:: DOCUMENT EXCERPT
Seventeen years ago, engineers at the Chernobyl nuclear facility decided to test how smoothly a plant victimized by a grid-wide power blackout could move to backup power for its safety systems. Things slipped steadily out of control until, at 1:23 a.m. on April 26, 1986, an explosion rocked the reactor complex. A second blast followed immediately, ripping it apart and throwing a 1000-ton cement containment lid high into the air.

Before dawn, the reactor’s large amount of graphite erupted in flames. The fire would burn out of control for nine days, billowing out radioactive clouds across the Ukraine, neighboring Belarus and Western Europe. More than 800,000 soldiers, firefighters, engineers, helicopter pilots and volunteers would be called upon to put it out.

Thirty-five miles from Times Square sits a nuclear power plant, one that’s accumulated a serious store of spent fuel. Given a catastrophe, Indian Point’s spent fuel could release 20 times more cesium-137, the worst radioactive isotope, than roared out of Chernobyl. In that unlikely event, we would see mass panic, a wave of cancers and death, the irreversible collapse of the Manhattan real estate market and economic disaster.
::::
• WHAT THIS EXERCISE ASKS:
1. Do these statements agree with the passage on Chernobyl and Indian Point? Answer yes or no for each, and quote the words from the passage that decide it.
(a) The graphite fire burned out of control for nine days.
(b) The first explosion happened in the afternoon.
(c) Indian Point sits fifty miles from Times Square.
2. Could you extend the passage on Chernobyl and Indian Point past its final sentence?
:: INFORMATION SUPPLIED
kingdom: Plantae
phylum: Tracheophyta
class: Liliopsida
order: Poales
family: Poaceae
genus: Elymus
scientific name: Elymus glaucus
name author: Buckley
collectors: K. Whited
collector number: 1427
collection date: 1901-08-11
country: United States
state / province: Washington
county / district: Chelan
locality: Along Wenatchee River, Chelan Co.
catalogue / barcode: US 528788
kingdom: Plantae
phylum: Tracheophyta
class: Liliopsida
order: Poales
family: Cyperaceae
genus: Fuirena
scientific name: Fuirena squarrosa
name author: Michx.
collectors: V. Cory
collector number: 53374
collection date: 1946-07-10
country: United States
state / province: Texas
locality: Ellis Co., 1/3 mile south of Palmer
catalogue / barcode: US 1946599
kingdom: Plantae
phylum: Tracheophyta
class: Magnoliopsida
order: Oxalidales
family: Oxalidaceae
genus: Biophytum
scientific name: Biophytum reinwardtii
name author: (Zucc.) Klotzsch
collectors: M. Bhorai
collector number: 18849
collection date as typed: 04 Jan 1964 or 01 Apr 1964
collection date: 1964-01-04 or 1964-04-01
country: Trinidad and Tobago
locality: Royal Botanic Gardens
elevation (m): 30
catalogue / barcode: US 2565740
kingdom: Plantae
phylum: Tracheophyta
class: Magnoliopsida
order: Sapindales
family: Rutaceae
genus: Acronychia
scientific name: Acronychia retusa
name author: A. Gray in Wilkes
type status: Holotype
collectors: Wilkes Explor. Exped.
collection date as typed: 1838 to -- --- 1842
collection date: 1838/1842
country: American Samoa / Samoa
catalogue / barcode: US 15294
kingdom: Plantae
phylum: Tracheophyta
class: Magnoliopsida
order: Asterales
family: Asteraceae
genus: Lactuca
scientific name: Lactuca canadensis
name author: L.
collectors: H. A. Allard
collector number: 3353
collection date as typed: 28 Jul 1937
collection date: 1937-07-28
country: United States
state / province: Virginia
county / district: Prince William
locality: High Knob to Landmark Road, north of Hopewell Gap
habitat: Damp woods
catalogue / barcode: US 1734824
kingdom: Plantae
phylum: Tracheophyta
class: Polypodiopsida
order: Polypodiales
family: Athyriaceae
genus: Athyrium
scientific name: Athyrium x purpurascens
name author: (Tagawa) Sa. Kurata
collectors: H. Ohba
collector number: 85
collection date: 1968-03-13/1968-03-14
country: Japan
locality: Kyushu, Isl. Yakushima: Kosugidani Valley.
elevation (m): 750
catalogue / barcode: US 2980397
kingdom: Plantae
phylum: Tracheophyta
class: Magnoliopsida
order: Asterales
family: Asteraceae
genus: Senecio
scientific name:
::::
• RESULTS IN ORDER:
1.
(a) Yes: "The fire would burn out of control for nine days"
(b) No: "at 1:23 a.m. on April 26, 1986, an explosion rocked the reactor complex"
(c) No: "Thirty-five miles from Times Square sits a nuclear power plant"

2.
Osama bin Laden knows this. President Bush, in his 2002 State of the Union address, announced that U.S. forces had found diagrams of American nuclear power plants in al Qaeda lairs in Afghanistan. Surely those New York–obsessed lunatics—who have been kicking the tires of our crop dusters and casing the Brooklyn Bridge—have Indian Point on their short list of things to do.

Then again, there are 104 nuclear power reactors in the United States, generating about one-fifth of our electricity—and most of them are near cities. Chicago is ringed with nuke plants. The Limerick plant is only 21 miles from Philadelphia. The San Onofre plant is sandwiched between Los Angeles and San Diego. The Calvert Cliffs plant, overlooking the Chesapeake Bay, is about 45 miles from Washington, DC—al Qaeda’s other favorite target.

None of these plants can boast of quite so many millions of people living in a 50-mile radius as Indian Point, but there are millions nonetheless. And many other plants are more vulnerable than Indian Point. In fact, despite the well-documented weaknesses of its security forces, Indian Point’s claim that it is the best-defended nuclear facility in America may well be true.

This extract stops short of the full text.